Globalement, pourquoi faire cela ? C'est important de se comparer aux autres parce que cela a un effet stimulant. Il est intéressant de voir comment on évolue dans ce classement. C'est une démarche qui doit être évolutive au niveau des facultés, c'est la tendance à l'autoévaluation, c'est se créer un tableau de bord et c'est suivre le pilotage de son université. Ce qui est important aussi, c'est non seulement l'amélioration des performances mais aussi de permettre de mieux répondre aux attentes des étudiants qui réagissent à un certain nombre de choses et proposer des outils aux universitaires et aux politiques.
Les perspectives sont clairement l'amélioration des données pédagogiques, l'inscription en master, en thèse - qui joue un rôle important, mais qui n'est pas très facile pour des questions techniques -, la qualité de la vie étudiante, l'évaluation des compétences... Tous ces indicateurs doivent être améliorés pour arriver à évaluer ce qui nous paraît important et puis de nouveaux indicateurs au niveau de la recherche.
J'aimerais arriver à fournir aux universités, aux écoles et aux UFR un tableau de bord permettant d'observer l'évolution.
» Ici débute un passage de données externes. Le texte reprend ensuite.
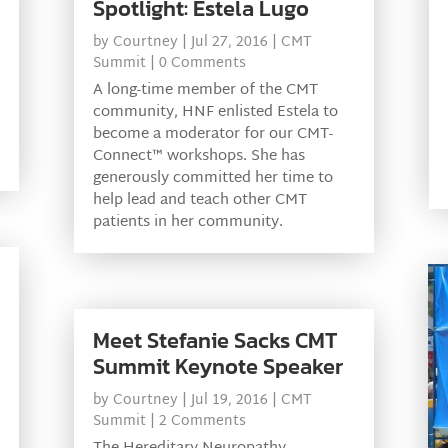
Spotlight: Estela Lugo
by
Courtney
|
Jul 27, 2016
|
CMT
Summit
| 0 Comments
A long-time member of the CMT
community, HNF enlisted Estela to
become a moderator for our CMT-
Connect™ workshops. She has
generously committed her time to
help lead and teach other CMT
patients in her community.
Meet Stefanie Sacks CMT
Summit Keynote Speaker
by
Courtney
|
Jul 19, 2016
|
CMT
Summit
| 2 Comments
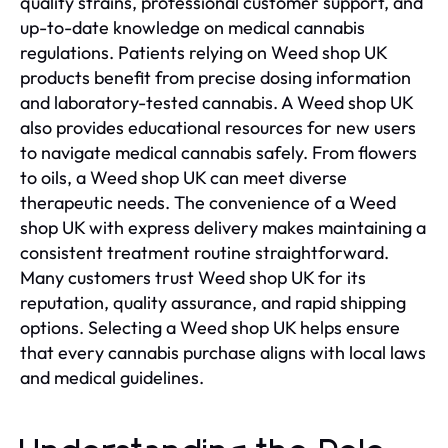
quality strains, professional customer support, and
up-to-date knowledge on medical cannabis
regulations. Patients relying on Weed shop UK
products benefit from precise dosing information
and laboratory-tested cannabis. A Weed shop UK
also provides educational resources for new users
to navigate medical cannabis safely. From flowers
to oils, a Weed shop UK can meet diverse
therapeutic needs. The convenience of a Weed
shop UK with express delivery makes maintaining a
consistent treatment routine straightforward.
Many customers trust Weed shop UK for its
reputation, quality assurance, and rapid shipping
options. Selecting a Weed shop UK helps ensure
that every cannabis purchase aligns with local laws
and medical guidelines.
Ce que je reproche le plus aux classements, c'est que pour bouger dans le classement, il faut en faire des choses. Quand on parle de la réputation, c'est sur des années, les prix Nobel, c'est strictement la même chose. Les indicateurs doivent arriver à bouger tous les ans, car je pense que c'est intéressant de voir l'évolutivité et la comparaison par rapport aux autres.
Ce sera ma dernière diapositive un peu nostalgique parce que c'est une étude que l'on a commencée et qu'on a beaucoup de mal à finir. Ce n'est pas important de savoir ce qu'il y a là-dedans, simplement cela montre qu'il y a cinq classes d'universités en France, qui sont les scientifiques, santé, SHS, celles qui sont multidisciplinaires. Dans ces cinq classes, il faut trouver des indicateurs qui leur sont spécifiques de façon à ce que l'on puisse suivre ces universités, qu'elles puissent elles-mêmes se suivre et aller plus loin. Je pense que U-Multirank est très important, pouvoir se comparer à des universités européennes de même typologie. Je vous remercie beaucoup.